# Given entries

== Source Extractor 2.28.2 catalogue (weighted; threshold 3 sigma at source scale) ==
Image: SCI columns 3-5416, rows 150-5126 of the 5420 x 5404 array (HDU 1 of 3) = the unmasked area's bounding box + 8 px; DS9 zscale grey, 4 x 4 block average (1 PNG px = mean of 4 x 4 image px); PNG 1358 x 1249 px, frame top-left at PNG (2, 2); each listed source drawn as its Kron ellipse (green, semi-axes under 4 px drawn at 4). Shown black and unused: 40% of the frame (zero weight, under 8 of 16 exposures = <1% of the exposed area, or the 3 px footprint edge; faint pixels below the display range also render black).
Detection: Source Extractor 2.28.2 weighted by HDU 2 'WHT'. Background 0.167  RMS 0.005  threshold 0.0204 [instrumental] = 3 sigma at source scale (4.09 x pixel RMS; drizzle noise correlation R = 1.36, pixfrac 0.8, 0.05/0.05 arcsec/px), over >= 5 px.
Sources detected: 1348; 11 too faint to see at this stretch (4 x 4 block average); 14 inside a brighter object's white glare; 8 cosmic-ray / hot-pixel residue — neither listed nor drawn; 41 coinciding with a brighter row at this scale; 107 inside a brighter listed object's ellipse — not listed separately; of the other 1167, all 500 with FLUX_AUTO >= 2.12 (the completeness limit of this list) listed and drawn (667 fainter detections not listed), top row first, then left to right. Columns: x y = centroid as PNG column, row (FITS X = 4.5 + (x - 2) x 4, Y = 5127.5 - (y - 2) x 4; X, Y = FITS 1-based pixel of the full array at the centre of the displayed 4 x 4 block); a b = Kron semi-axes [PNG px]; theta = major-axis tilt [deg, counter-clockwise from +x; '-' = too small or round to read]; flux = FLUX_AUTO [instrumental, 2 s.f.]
--
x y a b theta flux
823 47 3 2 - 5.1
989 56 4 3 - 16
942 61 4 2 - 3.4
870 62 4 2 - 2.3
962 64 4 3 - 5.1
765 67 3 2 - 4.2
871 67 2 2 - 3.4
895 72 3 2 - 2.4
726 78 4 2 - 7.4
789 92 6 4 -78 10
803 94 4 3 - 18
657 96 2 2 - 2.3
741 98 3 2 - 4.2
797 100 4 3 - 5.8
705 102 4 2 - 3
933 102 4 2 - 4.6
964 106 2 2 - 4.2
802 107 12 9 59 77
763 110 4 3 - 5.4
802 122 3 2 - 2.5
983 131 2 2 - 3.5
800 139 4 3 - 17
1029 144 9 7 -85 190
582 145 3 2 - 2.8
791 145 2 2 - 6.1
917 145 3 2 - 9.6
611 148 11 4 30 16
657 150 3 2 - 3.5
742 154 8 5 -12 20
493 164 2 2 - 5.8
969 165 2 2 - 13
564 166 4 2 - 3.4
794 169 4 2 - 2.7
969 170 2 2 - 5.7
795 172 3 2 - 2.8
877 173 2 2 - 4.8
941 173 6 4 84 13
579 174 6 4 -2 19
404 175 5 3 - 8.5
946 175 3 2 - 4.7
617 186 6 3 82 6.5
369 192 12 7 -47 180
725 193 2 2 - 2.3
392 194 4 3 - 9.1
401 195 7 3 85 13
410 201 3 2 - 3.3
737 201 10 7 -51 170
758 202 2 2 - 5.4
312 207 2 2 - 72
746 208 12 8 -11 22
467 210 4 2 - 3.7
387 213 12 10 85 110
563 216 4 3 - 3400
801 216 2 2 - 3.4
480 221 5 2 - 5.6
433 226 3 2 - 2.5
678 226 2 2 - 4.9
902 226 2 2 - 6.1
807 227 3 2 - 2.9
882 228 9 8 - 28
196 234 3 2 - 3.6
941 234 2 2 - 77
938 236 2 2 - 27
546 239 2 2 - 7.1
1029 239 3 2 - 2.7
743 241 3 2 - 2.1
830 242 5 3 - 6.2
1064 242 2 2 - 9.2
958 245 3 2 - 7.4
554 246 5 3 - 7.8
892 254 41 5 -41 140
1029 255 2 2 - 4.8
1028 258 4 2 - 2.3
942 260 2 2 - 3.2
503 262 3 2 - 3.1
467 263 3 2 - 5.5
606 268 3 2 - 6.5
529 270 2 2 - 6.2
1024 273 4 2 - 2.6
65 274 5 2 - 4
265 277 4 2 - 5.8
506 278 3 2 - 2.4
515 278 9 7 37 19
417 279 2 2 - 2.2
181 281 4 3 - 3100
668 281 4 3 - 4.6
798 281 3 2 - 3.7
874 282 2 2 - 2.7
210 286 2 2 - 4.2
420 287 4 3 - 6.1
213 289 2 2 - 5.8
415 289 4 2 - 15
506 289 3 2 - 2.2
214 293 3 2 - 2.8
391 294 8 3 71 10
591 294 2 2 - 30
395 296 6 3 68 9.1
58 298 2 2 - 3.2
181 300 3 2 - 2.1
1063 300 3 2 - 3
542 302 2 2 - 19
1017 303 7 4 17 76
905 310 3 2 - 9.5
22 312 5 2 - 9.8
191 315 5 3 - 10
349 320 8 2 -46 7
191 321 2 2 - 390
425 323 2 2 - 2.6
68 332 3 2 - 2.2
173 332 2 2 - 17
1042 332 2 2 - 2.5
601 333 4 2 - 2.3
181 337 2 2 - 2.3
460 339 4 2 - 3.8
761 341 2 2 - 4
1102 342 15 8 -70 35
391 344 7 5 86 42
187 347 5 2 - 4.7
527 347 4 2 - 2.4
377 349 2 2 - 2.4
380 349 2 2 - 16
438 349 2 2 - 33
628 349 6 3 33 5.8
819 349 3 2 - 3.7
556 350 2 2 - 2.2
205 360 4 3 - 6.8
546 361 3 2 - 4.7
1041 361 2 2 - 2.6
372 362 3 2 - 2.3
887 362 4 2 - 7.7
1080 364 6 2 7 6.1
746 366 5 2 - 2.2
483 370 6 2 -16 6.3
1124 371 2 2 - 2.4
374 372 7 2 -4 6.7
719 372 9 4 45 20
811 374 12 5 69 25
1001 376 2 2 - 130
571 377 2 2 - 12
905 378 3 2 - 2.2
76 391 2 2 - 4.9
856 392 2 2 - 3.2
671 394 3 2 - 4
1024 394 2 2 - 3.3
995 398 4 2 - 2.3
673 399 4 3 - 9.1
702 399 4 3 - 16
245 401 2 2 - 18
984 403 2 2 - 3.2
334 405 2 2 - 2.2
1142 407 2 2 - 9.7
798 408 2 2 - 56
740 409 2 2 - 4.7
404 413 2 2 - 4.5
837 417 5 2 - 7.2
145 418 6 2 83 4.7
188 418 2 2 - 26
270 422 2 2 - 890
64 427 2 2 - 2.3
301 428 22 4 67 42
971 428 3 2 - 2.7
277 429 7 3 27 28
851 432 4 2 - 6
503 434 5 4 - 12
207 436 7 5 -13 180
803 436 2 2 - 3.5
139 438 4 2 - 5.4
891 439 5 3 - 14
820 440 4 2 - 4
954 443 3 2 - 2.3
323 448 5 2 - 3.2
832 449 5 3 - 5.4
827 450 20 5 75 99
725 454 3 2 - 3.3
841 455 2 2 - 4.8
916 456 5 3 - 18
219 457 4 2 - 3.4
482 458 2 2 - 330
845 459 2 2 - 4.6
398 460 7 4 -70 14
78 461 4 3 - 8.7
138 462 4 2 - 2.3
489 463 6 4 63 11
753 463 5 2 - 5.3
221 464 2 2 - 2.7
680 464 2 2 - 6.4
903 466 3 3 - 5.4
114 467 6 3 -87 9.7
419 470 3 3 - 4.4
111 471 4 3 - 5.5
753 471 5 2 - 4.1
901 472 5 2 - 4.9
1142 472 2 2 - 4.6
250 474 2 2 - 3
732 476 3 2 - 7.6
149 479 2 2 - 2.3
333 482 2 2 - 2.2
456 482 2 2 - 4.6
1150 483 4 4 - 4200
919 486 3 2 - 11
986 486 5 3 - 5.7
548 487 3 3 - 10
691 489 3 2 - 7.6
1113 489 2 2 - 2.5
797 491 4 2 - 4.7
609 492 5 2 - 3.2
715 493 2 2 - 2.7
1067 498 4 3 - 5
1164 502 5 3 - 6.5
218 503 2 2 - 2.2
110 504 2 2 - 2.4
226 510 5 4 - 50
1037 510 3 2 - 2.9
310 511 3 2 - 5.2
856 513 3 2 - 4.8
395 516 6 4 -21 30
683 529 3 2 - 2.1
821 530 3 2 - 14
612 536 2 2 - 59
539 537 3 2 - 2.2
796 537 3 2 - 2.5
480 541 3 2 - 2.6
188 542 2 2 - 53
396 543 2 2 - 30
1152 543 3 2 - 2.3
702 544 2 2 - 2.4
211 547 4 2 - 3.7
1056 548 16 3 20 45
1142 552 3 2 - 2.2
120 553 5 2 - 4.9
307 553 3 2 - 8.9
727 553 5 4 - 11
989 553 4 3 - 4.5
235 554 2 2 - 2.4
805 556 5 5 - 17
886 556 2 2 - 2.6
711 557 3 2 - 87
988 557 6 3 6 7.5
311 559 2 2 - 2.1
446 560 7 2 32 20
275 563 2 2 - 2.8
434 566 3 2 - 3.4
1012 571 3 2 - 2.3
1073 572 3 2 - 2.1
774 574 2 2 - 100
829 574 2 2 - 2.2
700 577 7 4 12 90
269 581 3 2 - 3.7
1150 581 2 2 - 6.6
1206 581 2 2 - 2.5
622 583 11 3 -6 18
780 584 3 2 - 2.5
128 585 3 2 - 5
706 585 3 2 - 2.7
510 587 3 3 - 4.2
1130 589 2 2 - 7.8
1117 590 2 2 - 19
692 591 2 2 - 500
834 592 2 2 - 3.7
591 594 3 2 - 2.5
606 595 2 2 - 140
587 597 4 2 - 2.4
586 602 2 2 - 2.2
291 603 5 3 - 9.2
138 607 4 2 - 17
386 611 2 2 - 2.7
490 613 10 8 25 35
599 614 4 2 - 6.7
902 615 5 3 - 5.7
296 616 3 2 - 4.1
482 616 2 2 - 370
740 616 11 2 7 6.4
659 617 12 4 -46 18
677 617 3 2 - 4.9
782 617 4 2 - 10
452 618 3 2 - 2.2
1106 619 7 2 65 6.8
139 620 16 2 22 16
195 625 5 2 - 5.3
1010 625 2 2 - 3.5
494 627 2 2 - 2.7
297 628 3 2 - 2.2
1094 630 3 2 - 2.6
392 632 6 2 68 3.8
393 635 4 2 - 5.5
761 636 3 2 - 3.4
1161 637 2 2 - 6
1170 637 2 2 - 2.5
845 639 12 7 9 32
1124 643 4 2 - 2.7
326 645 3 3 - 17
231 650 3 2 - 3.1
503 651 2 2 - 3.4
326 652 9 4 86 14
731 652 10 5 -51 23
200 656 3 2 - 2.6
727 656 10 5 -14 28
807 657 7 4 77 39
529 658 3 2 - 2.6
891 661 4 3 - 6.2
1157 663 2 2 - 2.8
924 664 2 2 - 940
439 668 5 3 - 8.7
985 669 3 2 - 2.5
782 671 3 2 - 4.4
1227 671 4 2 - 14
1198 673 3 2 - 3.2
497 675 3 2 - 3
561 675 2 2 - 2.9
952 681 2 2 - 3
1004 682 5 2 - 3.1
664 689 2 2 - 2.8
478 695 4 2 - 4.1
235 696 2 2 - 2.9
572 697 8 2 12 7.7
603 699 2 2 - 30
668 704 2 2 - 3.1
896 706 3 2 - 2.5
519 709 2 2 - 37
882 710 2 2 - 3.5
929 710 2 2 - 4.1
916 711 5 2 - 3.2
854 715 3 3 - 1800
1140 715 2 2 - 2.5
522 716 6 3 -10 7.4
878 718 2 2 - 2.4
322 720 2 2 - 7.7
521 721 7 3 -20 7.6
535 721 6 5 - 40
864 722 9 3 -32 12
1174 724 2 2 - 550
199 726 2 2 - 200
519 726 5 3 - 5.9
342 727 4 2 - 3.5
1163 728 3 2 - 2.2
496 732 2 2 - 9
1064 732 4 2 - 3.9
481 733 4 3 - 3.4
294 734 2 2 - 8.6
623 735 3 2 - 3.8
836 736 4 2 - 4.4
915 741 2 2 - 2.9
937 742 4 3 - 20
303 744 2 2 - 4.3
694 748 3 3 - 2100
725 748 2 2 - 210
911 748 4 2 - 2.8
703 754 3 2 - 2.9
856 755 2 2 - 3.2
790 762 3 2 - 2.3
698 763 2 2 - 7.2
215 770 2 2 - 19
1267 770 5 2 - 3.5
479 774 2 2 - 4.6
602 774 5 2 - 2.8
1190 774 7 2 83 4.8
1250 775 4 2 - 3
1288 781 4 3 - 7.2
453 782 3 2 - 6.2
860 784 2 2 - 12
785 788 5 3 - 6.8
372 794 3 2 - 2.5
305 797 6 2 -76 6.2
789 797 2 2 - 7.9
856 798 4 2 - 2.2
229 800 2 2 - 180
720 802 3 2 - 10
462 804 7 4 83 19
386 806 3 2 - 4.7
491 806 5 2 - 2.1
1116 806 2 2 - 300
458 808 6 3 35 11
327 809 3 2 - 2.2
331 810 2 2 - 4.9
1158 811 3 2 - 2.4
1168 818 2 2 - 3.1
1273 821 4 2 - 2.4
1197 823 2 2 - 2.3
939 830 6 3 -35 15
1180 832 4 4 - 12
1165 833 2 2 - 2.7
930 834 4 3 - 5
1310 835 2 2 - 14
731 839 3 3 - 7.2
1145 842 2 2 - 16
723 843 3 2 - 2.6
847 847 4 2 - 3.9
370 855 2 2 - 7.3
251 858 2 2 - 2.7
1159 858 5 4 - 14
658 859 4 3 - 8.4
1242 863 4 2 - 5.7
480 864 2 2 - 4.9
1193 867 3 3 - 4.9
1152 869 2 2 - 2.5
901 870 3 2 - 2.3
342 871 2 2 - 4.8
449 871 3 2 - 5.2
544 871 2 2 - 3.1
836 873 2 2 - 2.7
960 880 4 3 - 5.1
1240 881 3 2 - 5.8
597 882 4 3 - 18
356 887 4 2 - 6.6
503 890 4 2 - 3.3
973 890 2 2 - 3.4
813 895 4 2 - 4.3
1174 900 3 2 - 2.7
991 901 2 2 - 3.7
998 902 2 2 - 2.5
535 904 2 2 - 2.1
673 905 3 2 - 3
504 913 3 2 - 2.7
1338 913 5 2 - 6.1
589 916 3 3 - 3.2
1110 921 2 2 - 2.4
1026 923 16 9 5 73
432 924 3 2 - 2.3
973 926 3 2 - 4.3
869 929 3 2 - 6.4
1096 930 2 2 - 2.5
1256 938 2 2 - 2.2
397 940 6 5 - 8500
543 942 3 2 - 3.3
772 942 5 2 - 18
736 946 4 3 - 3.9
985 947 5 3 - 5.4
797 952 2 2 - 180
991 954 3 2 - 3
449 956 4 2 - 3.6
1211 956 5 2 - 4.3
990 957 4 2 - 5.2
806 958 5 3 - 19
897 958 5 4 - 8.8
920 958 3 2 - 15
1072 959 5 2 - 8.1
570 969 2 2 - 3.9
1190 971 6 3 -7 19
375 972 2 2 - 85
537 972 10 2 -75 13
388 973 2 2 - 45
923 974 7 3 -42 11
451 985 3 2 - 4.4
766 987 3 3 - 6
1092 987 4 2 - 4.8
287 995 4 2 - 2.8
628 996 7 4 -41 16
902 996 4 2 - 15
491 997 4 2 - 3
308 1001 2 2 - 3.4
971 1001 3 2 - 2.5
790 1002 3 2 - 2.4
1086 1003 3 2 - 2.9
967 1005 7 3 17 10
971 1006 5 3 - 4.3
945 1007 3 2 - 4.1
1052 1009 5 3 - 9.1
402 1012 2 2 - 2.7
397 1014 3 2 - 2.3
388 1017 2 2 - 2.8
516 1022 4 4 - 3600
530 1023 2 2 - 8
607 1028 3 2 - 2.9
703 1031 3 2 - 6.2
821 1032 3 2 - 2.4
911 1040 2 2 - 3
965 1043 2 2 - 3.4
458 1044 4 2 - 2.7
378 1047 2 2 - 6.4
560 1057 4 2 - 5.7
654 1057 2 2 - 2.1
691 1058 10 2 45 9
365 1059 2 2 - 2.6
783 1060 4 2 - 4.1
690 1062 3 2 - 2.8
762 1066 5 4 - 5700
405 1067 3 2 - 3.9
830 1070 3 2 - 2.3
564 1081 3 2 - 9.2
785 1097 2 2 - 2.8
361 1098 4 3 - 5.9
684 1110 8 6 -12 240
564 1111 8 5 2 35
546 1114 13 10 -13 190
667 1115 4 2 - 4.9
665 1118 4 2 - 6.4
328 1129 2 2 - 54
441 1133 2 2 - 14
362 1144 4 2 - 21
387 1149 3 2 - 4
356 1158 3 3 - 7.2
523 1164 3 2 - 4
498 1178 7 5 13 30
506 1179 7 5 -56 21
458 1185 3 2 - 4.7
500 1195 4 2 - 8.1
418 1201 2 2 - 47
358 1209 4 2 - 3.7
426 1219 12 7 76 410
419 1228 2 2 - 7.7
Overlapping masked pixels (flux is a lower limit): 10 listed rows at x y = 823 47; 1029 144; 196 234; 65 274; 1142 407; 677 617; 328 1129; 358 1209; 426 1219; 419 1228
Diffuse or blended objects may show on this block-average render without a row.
* * *
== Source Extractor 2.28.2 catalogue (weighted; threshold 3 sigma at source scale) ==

# Aim of the exercise
Turn the lines from the one holding "x y a b theta flux" through the one holding "564 166 4 2 - 3.4", inclusive, into a JSON list of strings with one string per line, leaving out blank lines.

# Exercise answer
[
  "x y a b theta flux",
  "823 47 3 2 - 5.1",
  "989 56 4 3 - 16",
  "942 61 4 2 - 3.4",
  "870 62 4 2 - 2.3",
  "962 64 4 3 - 5.1",
  "765 67 3 2 - 4.2",
  "871 67 2 2 - 3.4",
  "895 72 3 2 - 2.4",
  "726 78 4 2 - 7.4",
  "789 92 6 4 -78 10",
  "803 94 4 3 - 18",
  "657 96 2 2 - 2.3",
  "741 98 3 2 - 4.2",
  "797 100 4 3 - 5.8",
  "705 102 4 2 - 3",
  "933 102 4 2 - 4.6",
  "964 106 2 2 - 4.2",
  "802 107 12 9 59 77",
  "763 110 4 3 - 5.4",
  "802 122 3 2 - 2.5",
  "983 131 2 2 - 3.5",
  "800 139 4 3 - 17",
  "1029 144 9 7 -85 190",
  "582 145 3 2 - 2.8",
  "791 145 2 2 - 6.1",
  "917 145 3 2 - 9.6",
  "611 148 11 4 30 16",
  "657 150 3 2 - 3.5",
  "742 154 8 5 -12 20",
  "493 164 2 2 - 5.8",
  "969 165 2 2 - 13",
  "564 166 4 2 - 3.4"
]